Rowena si rigirava tra le mani una pietra turchese delle dimensioni di un’unghia, guardando distrattamente la mappa davanti a lei.
«Non avevamo detto di stare sereni?» domandò Oliandro posandole accanto due tazze di tè e un piatto di pasticcini.

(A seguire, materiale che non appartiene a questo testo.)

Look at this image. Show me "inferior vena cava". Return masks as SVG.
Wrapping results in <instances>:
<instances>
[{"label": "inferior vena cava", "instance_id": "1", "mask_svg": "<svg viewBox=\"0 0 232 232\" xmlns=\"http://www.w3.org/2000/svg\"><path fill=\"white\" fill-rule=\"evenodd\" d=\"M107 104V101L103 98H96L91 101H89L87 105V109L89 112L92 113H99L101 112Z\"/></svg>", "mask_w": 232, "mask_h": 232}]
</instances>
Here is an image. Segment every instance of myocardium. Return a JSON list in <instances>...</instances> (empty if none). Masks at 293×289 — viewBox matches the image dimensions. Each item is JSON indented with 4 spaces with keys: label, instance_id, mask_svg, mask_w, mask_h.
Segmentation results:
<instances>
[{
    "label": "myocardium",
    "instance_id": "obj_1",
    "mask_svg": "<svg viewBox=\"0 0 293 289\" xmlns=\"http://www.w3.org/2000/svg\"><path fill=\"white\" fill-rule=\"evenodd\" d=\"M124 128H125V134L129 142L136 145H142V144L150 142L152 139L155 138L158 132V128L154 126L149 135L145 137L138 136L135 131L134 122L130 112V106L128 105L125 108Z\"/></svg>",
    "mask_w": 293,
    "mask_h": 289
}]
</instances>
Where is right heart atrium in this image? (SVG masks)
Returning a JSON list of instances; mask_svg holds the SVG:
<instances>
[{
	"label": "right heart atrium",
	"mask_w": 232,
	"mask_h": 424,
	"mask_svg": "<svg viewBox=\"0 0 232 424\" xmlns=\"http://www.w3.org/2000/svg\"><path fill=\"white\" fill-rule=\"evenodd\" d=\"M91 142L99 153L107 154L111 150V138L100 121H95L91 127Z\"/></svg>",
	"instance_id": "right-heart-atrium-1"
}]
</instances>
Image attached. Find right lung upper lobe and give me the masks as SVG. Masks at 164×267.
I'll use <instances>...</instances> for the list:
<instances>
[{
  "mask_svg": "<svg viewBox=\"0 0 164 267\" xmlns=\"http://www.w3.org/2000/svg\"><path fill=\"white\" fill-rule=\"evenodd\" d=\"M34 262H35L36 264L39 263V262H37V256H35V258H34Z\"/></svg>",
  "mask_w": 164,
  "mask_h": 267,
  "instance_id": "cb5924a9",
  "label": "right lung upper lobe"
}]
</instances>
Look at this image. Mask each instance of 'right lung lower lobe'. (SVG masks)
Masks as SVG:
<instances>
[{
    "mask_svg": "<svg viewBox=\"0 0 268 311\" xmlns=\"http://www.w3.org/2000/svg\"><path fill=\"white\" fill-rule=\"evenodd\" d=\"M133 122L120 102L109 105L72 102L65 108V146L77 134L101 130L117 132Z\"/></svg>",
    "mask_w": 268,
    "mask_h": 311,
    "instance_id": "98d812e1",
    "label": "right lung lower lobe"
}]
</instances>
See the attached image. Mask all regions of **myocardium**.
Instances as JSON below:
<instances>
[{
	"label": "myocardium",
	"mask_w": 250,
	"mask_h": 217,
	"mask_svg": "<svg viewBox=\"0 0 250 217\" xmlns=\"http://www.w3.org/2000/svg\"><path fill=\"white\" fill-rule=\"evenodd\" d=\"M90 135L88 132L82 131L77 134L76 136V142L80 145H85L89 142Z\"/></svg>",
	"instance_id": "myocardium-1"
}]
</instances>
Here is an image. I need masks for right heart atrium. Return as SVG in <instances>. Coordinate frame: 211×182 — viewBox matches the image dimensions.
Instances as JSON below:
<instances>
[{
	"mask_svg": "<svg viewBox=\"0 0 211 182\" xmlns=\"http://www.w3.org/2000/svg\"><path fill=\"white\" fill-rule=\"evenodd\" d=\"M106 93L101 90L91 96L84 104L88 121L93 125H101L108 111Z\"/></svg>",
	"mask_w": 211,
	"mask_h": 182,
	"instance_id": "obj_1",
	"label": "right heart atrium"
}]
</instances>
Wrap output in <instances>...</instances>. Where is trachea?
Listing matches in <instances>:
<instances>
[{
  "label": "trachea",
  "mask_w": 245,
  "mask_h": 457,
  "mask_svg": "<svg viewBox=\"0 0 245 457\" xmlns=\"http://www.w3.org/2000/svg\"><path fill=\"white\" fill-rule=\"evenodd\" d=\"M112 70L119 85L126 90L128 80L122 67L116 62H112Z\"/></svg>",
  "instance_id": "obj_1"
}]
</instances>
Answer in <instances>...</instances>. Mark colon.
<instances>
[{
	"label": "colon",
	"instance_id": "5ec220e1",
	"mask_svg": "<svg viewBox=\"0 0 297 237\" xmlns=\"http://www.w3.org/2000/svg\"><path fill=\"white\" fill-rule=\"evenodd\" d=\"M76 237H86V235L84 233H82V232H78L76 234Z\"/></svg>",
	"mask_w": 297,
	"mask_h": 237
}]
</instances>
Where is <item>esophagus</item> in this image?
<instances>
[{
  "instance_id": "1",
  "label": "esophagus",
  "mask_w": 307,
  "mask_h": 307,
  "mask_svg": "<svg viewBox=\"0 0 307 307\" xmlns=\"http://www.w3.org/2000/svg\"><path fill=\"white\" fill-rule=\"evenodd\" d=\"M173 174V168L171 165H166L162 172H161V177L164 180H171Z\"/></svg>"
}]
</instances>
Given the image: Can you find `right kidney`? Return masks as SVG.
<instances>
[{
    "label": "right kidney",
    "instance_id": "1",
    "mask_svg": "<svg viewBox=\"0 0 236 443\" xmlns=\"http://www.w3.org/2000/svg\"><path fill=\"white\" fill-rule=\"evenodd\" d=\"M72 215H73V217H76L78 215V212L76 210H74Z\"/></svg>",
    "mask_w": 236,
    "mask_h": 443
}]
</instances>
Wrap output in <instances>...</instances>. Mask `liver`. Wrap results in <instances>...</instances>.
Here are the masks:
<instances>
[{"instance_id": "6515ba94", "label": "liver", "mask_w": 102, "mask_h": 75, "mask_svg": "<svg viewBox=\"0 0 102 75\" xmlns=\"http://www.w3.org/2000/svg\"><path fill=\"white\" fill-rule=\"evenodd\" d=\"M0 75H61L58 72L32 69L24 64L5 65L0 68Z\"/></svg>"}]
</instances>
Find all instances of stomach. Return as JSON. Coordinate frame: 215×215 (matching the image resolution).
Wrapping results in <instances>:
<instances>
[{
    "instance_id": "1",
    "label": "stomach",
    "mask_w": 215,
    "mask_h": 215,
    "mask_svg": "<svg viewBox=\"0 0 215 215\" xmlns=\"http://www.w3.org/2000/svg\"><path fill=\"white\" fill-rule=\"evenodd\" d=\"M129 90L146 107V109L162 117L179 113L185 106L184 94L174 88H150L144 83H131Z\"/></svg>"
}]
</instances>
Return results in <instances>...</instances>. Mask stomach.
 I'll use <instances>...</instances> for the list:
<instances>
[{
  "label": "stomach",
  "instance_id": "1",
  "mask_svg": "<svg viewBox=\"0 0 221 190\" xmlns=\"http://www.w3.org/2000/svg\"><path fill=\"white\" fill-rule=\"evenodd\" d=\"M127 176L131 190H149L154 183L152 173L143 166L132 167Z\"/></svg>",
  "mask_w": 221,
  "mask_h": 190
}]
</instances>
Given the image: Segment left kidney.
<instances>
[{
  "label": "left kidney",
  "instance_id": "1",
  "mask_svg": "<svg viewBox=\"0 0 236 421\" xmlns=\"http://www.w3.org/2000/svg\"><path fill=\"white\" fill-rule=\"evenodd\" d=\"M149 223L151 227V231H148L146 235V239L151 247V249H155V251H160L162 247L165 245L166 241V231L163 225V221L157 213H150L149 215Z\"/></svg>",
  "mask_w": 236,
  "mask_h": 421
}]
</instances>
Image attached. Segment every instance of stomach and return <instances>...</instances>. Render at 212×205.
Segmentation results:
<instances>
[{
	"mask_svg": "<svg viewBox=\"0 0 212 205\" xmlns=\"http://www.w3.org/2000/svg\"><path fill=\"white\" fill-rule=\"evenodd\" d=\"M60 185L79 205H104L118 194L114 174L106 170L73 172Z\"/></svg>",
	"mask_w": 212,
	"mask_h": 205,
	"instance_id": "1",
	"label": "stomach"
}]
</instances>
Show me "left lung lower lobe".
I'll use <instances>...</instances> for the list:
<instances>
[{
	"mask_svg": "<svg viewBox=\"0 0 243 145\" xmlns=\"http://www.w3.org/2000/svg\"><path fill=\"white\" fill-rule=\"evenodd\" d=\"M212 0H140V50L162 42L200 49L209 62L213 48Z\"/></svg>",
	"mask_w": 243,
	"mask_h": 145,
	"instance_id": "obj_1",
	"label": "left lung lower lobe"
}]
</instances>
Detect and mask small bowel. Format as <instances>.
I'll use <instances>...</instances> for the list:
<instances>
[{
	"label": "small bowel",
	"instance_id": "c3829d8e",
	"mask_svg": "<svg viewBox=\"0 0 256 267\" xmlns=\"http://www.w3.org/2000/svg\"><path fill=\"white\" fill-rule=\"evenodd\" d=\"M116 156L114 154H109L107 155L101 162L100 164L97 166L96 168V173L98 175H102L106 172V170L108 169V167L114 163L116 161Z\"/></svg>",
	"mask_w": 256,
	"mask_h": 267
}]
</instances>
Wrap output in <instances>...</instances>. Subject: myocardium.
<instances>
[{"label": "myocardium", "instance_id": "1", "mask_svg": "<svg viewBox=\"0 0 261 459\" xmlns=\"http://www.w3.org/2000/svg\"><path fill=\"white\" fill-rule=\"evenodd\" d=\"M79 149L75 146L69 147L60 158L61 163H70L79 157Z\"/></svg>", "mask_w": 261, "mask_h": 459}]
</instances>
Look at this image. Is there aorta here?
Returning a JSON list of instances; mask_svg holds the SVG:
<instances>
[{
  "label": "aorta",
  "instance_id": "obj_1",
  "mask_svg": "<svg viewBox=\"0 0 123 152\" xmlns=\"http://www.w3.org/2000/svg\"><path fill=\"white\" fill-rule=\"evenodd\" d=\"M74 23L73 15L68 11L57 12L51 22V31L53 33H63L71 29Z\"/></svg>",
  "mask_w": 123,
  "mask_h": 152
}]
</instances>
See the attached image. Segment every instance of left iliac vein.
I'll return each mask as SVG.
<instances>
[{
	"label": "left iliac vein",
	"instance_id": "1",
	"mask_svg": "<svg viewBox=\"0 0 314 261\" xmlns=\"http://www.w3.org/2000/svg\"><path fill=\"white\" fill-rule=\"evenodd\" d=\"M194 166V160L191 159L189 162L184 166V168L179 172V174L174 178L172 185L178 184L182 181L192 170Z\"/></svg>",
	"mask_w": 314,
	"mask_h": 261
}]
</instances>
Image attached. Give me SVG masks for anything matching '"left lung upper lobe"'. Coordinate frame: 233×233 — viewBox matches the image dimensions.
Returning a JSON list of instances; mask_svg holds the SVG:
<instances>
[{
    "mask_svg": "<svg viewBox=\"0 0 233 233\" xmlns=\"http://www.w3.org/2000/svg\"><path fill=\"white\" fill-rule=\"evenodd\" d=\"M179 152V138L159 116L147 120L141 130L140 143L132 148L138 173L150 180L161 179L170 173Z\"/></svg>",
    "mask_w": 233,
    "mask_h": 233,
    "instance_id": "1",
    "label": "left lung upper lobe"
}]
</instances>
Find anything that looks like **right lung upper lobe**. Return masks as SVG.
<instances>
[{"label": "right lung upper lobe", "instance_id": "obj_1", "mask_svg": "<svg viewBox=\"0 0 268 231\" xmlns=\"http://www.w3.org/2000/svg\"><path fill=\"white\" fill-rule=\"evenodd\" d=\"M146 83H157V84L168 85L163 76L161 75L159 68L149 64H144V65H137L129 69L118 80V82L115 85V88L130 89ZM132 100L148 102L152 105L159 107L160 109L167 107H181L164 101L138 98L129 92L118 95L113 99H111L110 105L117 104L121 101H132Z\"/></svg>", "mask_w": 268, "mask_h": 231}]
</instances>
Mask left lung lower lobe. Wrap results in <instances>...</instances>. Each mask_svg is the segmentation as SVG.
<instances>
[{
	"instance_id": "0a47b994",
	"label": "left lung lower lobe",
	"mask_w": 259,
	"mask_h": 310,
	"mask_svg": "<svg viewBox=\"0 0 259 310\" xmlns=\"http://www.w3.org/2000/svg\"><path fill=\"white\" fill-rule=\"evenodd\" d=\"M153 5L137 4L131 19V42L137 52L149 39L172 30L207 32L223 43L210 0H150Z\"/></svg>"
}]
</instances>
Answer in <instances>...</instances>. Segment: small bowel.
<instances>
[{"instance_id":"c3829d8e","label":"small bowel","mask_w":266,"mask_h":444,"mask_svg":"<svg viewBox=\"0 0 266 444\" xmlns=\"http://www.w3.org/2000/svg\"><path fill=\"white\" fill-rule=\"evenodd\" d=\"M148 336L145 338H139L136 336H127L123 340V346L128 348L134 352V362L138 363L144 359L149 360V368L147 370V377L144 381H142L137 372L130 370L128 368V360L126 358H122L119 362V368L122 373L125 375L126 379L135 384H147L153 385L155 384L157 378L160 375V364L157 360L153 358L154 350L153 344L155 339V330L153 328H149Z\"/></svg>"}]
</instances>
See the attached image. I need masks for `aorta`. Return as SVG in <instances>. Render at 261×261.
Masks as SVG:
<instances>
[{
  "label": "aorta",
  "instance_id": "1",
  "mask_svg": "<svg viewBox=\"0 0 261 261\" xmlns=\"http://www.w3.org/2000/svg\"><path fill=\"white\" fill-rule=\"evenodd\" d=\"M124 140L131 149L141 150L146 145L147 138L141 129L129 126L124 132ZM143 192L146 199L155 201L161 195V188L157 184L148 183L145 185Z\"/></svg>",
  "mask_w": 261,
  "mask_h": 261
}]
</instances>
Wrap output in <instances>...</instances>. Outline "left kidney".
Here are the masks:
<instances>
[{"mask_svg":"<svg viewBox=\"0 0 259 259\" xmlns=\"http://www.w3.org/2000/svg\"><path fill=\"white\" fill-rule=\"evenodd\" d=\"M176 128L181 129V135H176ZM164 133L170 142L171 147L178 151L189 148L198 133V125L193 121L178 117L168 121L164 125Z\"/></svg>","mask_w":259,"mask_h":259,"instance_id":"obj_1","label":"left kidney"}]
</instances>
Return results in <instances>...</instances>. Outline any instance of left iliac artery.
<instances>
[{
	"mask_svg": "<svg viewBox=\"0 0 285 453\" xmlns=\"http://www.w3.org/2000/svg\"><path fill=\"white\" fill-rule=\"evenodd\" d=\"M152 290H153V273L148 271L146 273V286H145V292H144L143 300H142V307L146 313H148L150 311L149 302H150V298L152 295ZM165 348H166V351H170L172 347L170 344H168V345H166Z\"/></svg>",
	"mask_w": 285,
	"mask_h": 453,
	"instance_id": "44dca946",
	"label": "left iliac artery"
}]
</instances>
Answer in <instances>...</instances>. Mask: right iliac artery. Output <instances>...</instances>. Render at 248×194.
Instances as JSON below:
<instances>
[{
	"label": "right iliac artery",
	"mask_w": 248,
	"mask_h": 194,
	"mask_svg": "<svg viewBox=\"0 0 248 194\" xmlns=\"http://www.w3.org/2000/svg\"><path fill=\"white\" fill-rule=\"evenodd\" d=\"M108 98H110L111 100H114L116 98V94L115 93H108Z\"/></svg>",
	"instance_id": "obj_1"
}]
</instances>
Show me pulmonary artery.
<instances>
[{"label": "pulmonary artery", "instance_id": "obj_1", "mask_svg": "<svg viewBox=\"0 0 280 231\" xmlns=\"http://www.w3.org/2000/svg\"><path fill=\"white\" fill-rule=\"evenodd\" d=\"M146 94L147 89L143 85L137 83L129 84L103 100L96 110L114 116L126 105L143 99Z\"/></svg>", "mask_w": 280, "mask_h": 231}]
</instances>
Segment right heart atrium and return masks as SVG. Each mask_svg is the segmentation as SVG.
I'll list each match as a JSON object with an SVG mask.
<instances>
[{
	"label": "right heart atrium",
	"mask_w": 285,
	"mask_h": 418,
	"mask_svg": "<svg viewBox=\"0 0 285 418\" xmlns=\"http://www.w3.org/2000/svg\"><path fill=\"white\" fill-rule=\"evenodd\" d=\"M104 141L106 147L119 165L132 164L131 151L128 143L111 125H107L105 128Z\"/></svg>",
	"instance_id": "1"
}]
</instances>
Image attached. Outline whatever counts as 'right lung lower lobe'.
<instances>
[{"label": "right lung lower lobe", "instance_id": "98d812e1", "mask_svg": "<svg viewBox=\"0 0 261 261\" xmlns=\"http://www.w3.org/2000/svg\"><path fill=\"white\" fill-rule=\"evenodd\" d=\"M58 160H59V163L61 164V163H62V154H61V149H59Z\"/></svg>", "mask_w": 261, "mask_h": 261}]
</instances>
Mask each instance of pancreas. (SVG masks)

«Dirlo non vuol dire riuscirci.»
«Cos’è quello?»
«Questo?» rispose, guardando la pietra. «È un’opera incompiuta di Liam.»
L’elfo si accigliò.
«Ti ha regalato una pietra grezza? Non si è impegnato molto.»
Rowena sorrise.
«In realtà, gliel’ho rubata. Avrà pensato di averla persa, probabilmente.»
Suo fratello addentò un dolce, con aria di disapprovazione.
«Lo so, non avrei dovuto» sbottò Rowena.
«Allora perché l’hai fatto?»
«Non lo so, ho assecondato l’istinto del momento. Mi piaceva il suo colore e me la sono infilata in tasca.»
Oliandro scosse il capo e non commentò. Rowena prese la sua tazza di tè e inspirò a fondo l’aroma della bevanda.
«Secondo te è normale che nessuno si sia ancora fatto sentire?»
«Beh, sì, se si trattasse di me aspetterei di avere qualcosa da riferire. Magari quando saranno tutti a Class ci aggiorneranno sulla situazione.»
«Ma neanche Frunn?!»
L’elfo esitò.
«Questo in effetti è strano, conoscendolo. Ma non me ne preoccuperei troppo. Onestamente non credo che sia riuscito a non farsi scoprire da zio Lollon.»
Rowena annuì.
«In effetti, gli ho chiesto un miracolo.»
Il suo cervello si perse alla ricerca delle venature della pietra e sospirò.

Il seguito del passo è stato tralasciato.